We shouldn't forget that already virtual production is a massive topic right now, with more productions utilising current VP technology. The development of the technology above doesn't just benefit smartphone users, it will also benefit the high end as well, taking forward the possibilities of VP to a different sphere.
It could also benefit filming in natural locations. With depth mapping you could be filming a close up of someone in an exterior location, but you just need a lovely golden hour style backlight. The light you get in reality isn't giving you quite what you want, so you can augment it with a virtual backlight instead. One example of many where its use could be subtly integrated with traditional filmmaking.
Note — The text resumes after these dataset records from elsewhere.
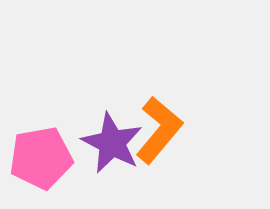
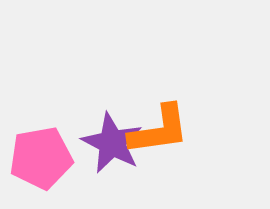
orange L-shape: rotated 42 degrees clockwise
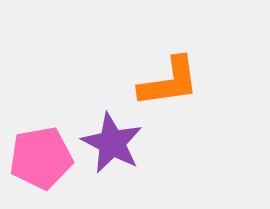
orange L-shape: moved 10 px right, 48 px up
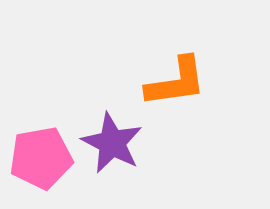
orange L-shape: moved 7 px right
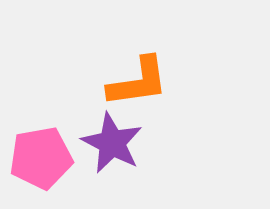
orange L-shape: moved 38 px left
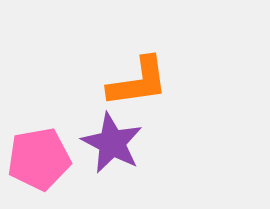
pink pentagon: moved 2 px left, 1 px down
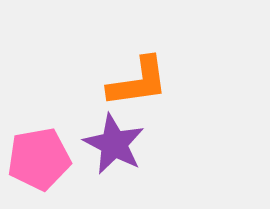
purple star: moved 2 px right, 1 px down
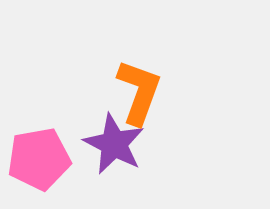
orange L-shape: moved 1 px right, 10 px down; rotated 62 degrees counterclockwise
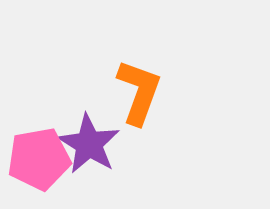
purple star: moved 25 px left; rotated 4 degrees clockwise
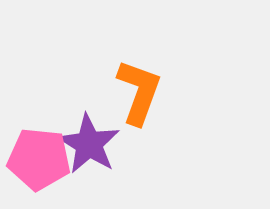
pink pentagon: rotated 16 degrees clockwise
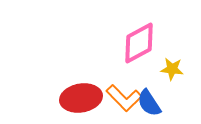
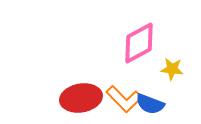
orange L-shape: moved 1 px down
blue semicircle: moved 1 px right, 1 px down; rotated 36 degrees counterclockwise
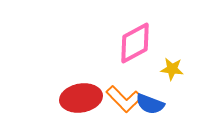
pink diamond: moved 4 px left
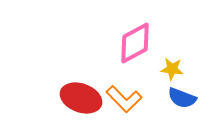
red ellipse: rotated 30 degrees clockwise
blue semicircle: moved 32 px right, 6 px up
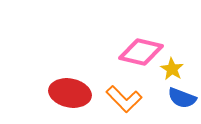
pink diamond: moved 6 px right, 9 px down; rotated 42 degrees clockwise
yellow star: rotated 25 degrees clockwise
red ellipse: moved 11 px left, 5 px up; rotated 9 degrees counterclockwise
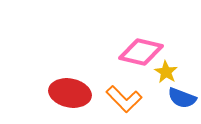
yellow star: moved 6 px left, 3 px down
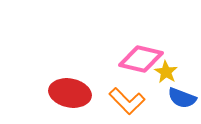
pink diamond: moved 7 px down
orange L-shape: moved 3 px right, 2 px down
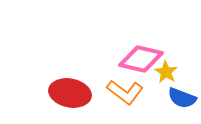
orange L-shape: moved 2 px left, 9 px up; rotated 9 degrees counterclockwise
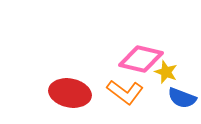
yellow star: rotated 10 degrees counterclockwise
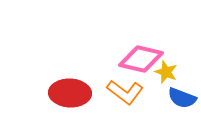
red ellipse: rotated 9 degrees counterclockwise
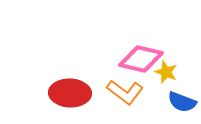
blue semicircle: moved 4 px down
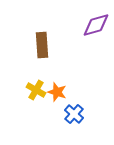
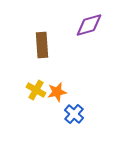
purple diamond: moved 7 px left
orange star: rotated 30 degrees counterclockwise
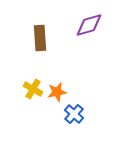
brown rectangle: moved 2 px left, 7 px up
yellow cross: moved 3 px left, 1 px up
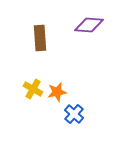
purple diamond: rotated 20 degrees clockwise
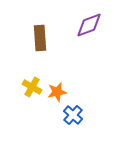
purple diamond: rotated 24 degrees counterclockwise
yellow cross: moved 1 px left, 2 px up
blue cross: moved 1 px left, 1 px down
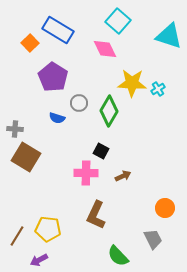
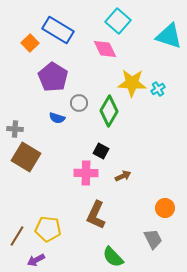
green semicircle: moved 5 px left, 1 px down
purple arrow: moved 3 px left
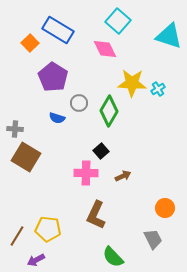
black square: rotated 21 degrees clockwise
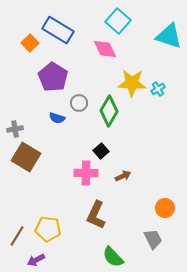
gray cross: rotated 14 degrees counterclockwise
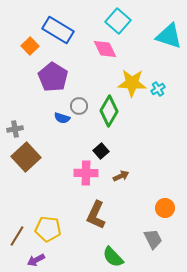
orange square: moved 3 px down
gray circle: moved 3 px down
blue semicircle: moved 5 px right
brown square: rotated 16 degrees clockwise
brown arrow: moved 2 px left
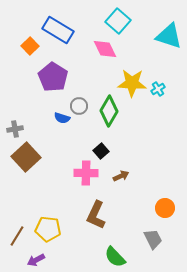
green semicircle: moved 2 px right
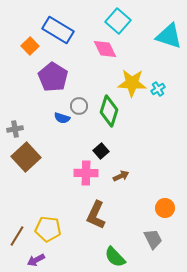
green diamond: rotated 12 degrees counterclockwise
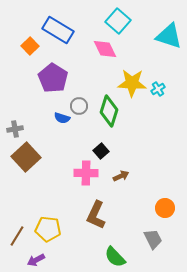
purple pentagon: moved 1 px down
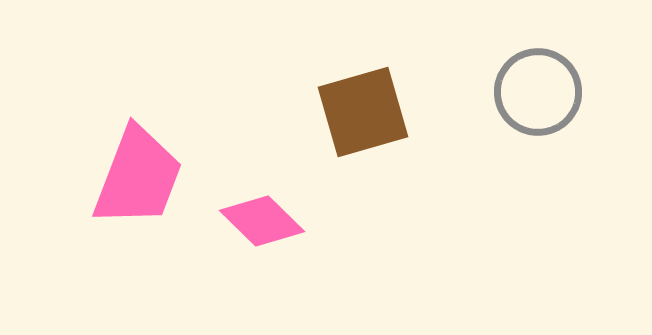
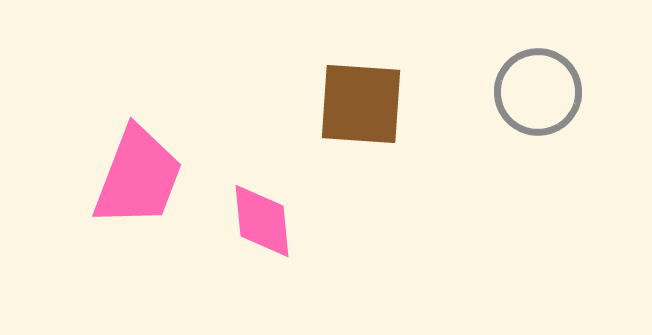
brown square: moved 2 px left, 8 px up; rotated 20 degrees clockwise
pink diamond: rotated 40 degrees clockwise
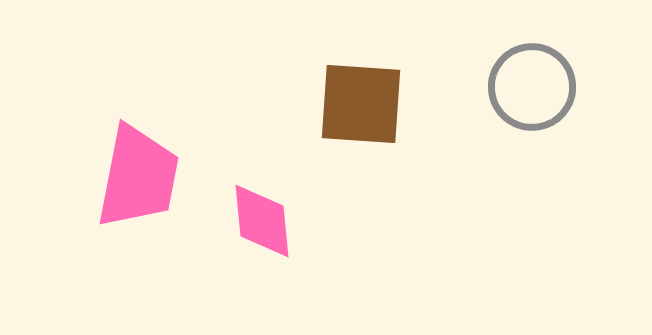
gray circle: moved 6 px left, 5 px up
pink trapezoid: rotated 10 degrees counterclockwise
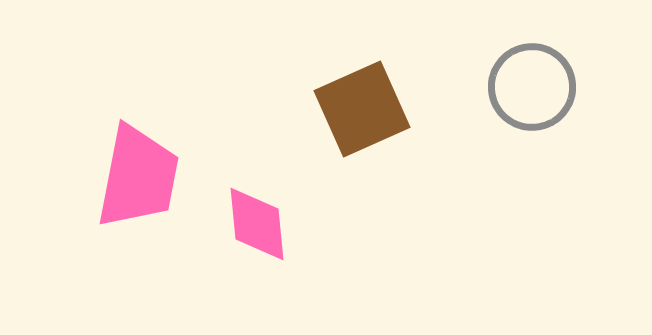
brown square: moved 1 px right, 5 px down; rotated 28 degrees counterclockwise
pink diamond: moved 5 px left, 3 px down
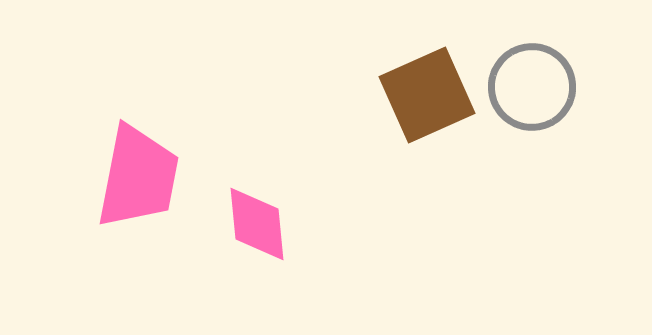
brown square: moved 65 px right, 14 px up
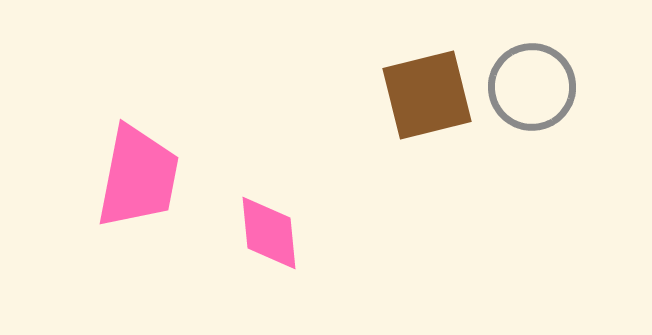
brown square: rotated 10 degrees clockwise
pink diamond: moved 12 px right, 9 px down
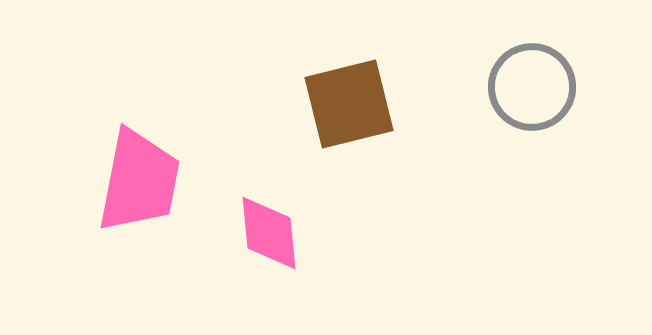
brown square: moved 78 px left, 9 px down
pink trapezoid: moved 1 px right, 4 px down
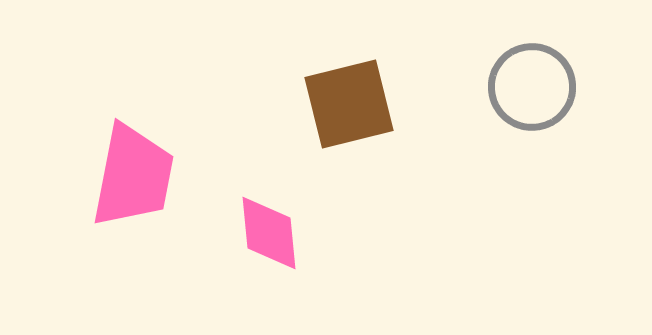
pink trapezoid: moved 6 px left, 5 px up
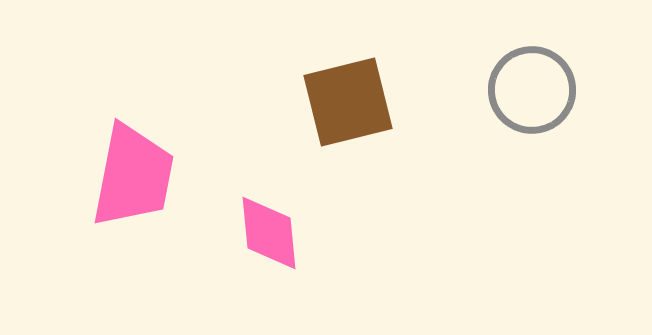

Once again many people will still think this technology is a long way off, at least to be able to give a good enough result for the cinema screen. However, what we should also consider is that the building blocks are already in place. The process of reaching that point was begun a number of years ago, and we are now starting to see the results of exponential progress, so these abilities will reach us far faster than we anticipate. We already have some of them in rudimentary form.
That Sony agrees that smartphone camera technology will leave interchangeable lens cameras behind is significant. That it is forecasting such leaps in image quality due in no small part to AI and ToF sensors is also extremely important. Some may scoff, but this is the most important manufacturer of imaging technology in the world making these statements. It would be a huge error to ignore them.